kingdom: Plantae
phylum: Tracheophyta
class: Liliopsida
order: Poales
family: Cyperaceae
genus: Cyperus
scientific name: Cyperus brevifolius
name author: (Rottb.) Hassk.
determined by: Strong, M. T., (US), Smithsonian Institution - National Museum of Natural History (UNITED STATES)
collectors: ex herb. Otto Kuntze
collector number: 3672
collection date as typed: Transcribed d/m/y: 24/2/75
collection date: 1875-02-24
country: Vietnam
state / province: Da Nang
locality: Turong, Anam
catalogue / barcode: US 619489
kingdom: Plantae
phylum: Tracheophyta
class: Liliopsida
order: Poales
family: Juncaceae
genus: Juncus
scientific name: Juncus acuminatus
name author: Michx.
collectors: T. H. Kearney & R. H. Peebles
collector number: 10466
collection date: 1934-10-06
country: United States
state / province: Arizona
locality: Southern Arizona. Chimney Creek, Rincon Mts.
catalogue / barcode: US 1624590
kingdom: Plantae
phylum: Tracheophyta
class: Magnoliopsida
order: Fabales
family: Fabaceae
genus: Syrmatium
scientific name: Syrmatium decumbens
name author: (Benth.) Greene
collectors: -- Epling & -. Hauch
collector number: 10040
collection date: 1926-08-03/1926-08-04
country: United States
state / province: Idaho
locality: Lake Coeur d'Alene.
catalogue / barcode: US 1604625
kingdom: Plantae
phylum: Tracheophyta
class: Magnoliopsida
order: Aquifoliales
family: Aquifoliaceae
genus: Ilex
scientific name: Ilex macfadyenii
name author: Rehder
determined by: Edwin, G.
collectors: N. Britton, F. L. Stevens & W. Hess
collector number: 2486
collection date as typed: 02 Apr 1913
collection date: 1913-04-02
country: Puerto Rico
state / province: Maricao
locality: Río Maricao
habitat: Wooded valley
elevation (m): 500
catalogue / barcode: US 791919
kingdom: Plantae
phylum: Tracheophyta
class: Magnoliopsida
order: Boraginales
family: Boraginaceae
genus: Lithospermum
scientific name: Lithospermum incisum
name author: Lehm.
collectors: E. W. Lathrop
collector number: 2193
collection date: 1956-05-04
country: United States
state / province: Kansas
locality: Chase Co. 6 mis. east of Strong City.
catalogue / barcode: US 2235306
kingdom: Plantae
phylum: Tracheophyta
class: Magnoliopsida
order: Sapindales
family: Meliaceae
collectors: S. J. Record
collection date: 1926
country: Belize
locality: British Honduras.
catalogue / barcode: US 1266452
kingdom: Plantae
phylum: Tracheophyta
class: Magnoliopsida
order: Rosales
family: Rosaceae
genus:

━━━━━━━━━━━━━━━━━━━━

• [Written exercise]
Copy each line of the rows above word for word, leaving nothing out and changing nothing.

• [Written response]
kingdom: Plantae
phylum: Tracheophyta
class: Liliopsida
order: Poales
family: Cyperaceae
genus: Cyperus
scientific name: Cyperus brevifolius
name author: (Rottb.) Hassk.
determined by: Strong, M. T., (US), Smithsonian Institution - National Museum of Natural History (UNITED STATES)
collectors: ex herb. Otto Kuntze
collector number: 3672
collection date as typed: Transcribed d/m/y: 24/2/75
collection date: 1875-02-24
country: Vietnam
state / province: Da Nang
locality: Turong, Anam
catalogue / barcode: US 619489
kingdom: Plantae
phylum: Tracheophyta
class: Liliopsida
order: Poales
family: Juncaceae
genus: Juncus
scientific name: Juncus acuminatus
name author: Michx.
collectors: T. H. Kearney & R. H. Peebles
collector number: 10466
collection date: 1934-10-06
country: United States
state / province: Arizona
locality: Southern Arizona. Chimney Creek, Rincon Mts.
catalogue / barcode: US 1624590
kingdom: Plantae
phylum: Tracheophyta
class: Magnoliopsida
order: Fabales
family: Fabaceae
genus: Syrmatium
scientific name: Syrmatium decumbens
name author: (Benth.) Greene
collectors: -- Epling & -. Hauch
collector number: 10040
collection date: 1926-08-03/1926-08-04
country: United States
state / province: Idaho
locality: Lake Coeur d'Alene.
catalogue / barcode: US 1604625
kingdom: Plantae
phylum: Tracheophyta
class: Magnoliopsida
order: Aquifoliales
family: Aquifoliaceae
genus: Ilex
scientific name: Ilex macfadyenii
name author: Rehder
determined by: Edwin, G.
collectors: N. Britton, F. L. Stevens & W. Hess
collector number: 2486
collection date as typed: 02 Apr 1913
collection date: 1913-04-02
country: Puerto Rico
state / province: Maricao
locality: Río Maricao
habitat: Wooded valley
elevation (m): 500
catalogue / barcode: US 791919
kingdom: Plantae
phylum: Tracheophyta
class: Magnoliopsida
order: Boraginales
family: Boraginaceae
genus: Lithospermum
scientific name: Lithospermum incisum
name author: Lehm.
collectors: E. W. Lathrop
collector number: 2193
collection date: 1956-05-04
country: United States
state / province: Kansas
locality: Chase Co. 6 mis. east of Strong City.
catalogue / barcode: US 2235306
kingdom: Plantae
phylum: Tracheophyta
class: Magnoliopsida
order: Sapindales
family: Meliaceae
collectors: S. J. Record
collection date: 1926
country: Belize
locality: British Honduras.
catalogue / barcode: US 1266452
kingdom: Plantae
phylum: Tracheophyta
class: Magnoliopsida
order: Rosales
family: Rosaceae
genus:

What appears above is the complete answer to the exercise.